Aktuelle Evidenz zur Verwendung von Einmalmaterial in der Glaukomdiagnostik

GLAUCOMA Brighton – Die Applanationstonometrie nach Goldmann ist ein wesentlicher Bestandteil aller Erst- und der meisten Folgeuntersuchungen am Auge. Sie ist die am häufigsten angewandte Methode zur Messung des Augeninnendrucks in der klinischen Praxis und in grossen multizentrischen randomisierten kontrollierten Studien, die Leitlinien für die Glaukomtherapie liefern, und sie ist ein wichtiger Bestandteil jeder augenärztlichen Untersuchung bei Patienten mit und ohne Glaukom. Die Gonio­skopie ist unerlässlich, um den Zustand des Vorderkammerwinkels bei allen neuen Glaukompatienten oder Patienten mit Verdacht auf Glaukom zu bestimmen, und wird bei Verdacht auf Veränderungen wiederholt durchgeführt. Wegen des theoretischen Risikos einer Krankheitsübertragung werden derzeit in verschiedenen Einrichtungen und Krankenhaussystemen Einweg- oder Einmal-Tonometriespitzen und Gonioprismen verwendet. In einem Editorial des Fachjournals OPHTHALMOLOGY GLAUCOMA, das im November 2024 elektronisch veröffentlicht wurde, erörtern Emily M. Schehlein vom Brighton Vision Center und Alan L. Robin, der in Baltimore und Ann Arbor, ebenfalls in den Vereinigte Staaten, tätig ist, die Verwendung von Einwegmaterialien in der Glaukomdiagnostik.

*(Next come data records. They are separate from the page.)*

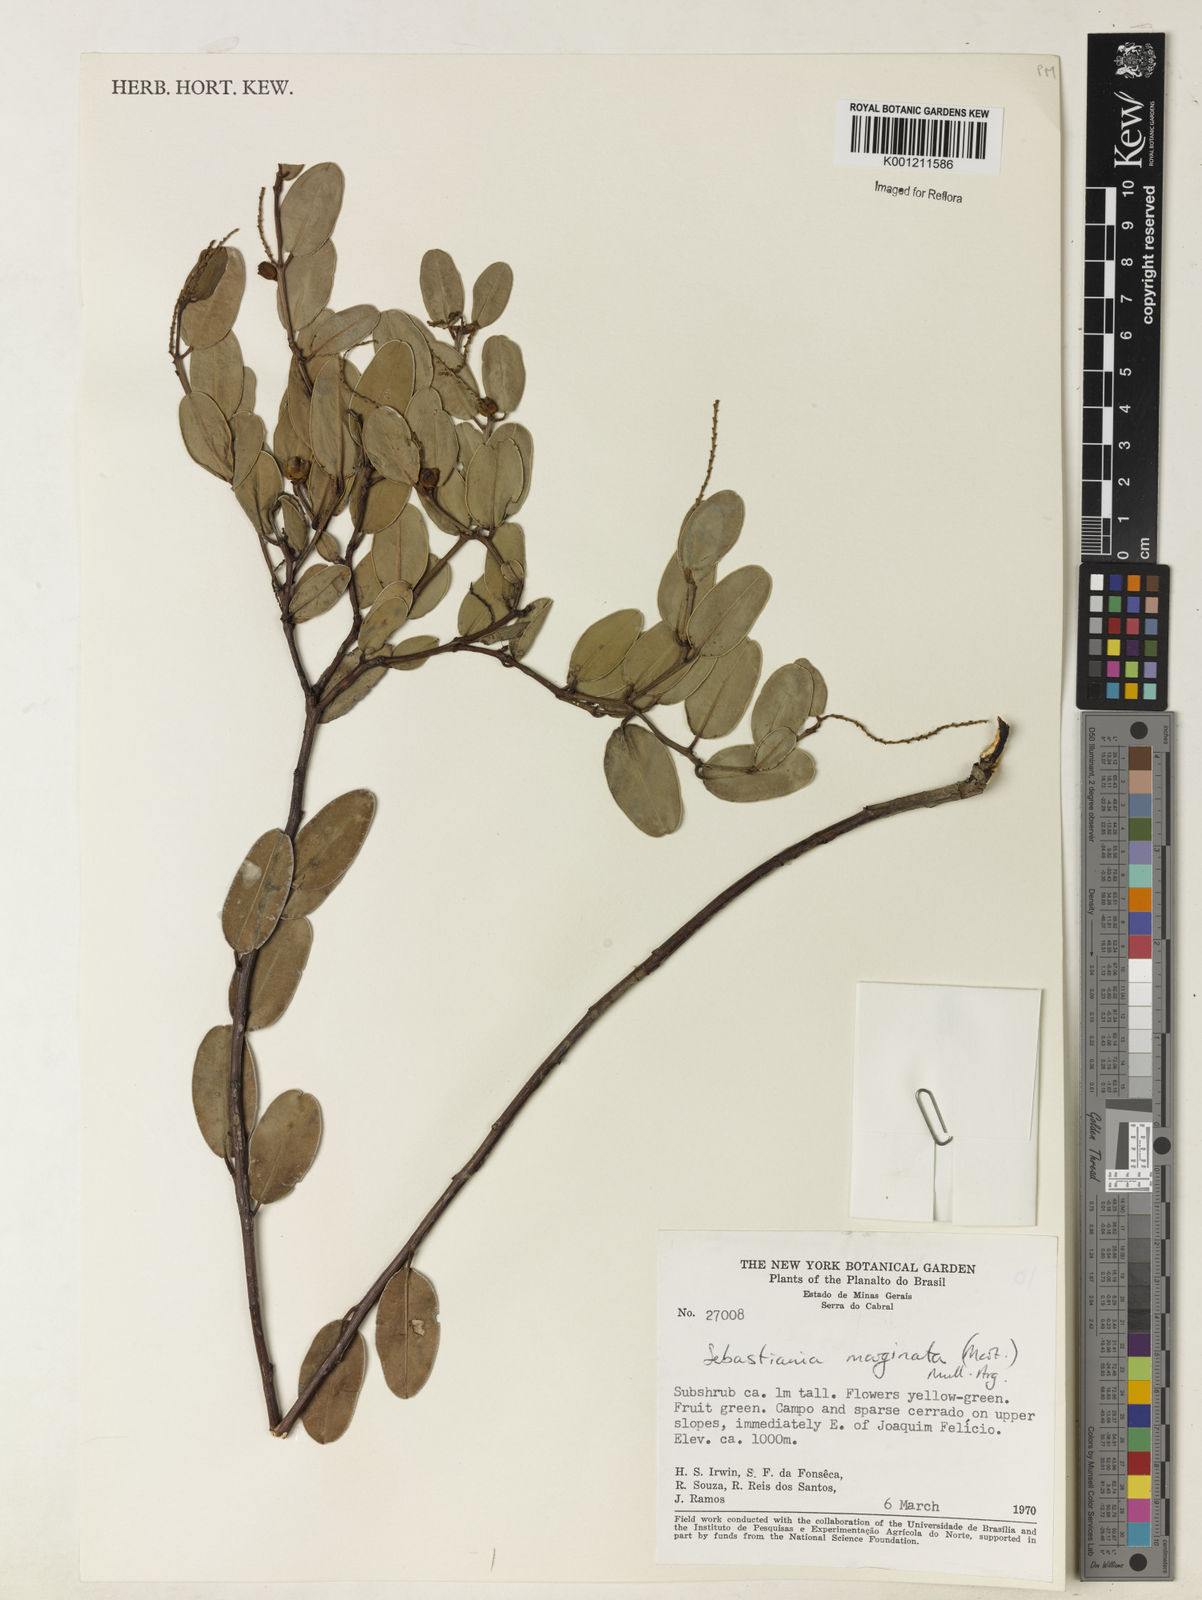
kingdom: Plantae
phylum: Tracheophyta
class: Magnoliopsida
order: Malpighiales
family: Euphorbiaceae
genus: Microstachys
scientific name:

Die Coronavirus-Pandemie 2019 hat die Aufmerksamkeit erneut auf Einwegkunststoffe und andere Materialien und ihre Rolle bei Infektionen gelenkt. In nur einem Jahr, von ihrem Beginn bis Mitte 2021, hat die Pandemie über acht Millionen Tonnen Kunststoffabfälle erzeugt. Die Umstellung auf Einweg- und Wegwerfartikel hat offensichtlich nicht nur die Abfallproduktion in der Augenheilkunde, sondern auch die Kosten erheblich erhöht. Eine Studie an einer einzelnen Einrichtung ergab, dass die Umstellung auf Einweg-Tono­metrie- und Gonioskopiematerialien zusätzliche Kosten in Höhe von einer Million Dollar verursachte.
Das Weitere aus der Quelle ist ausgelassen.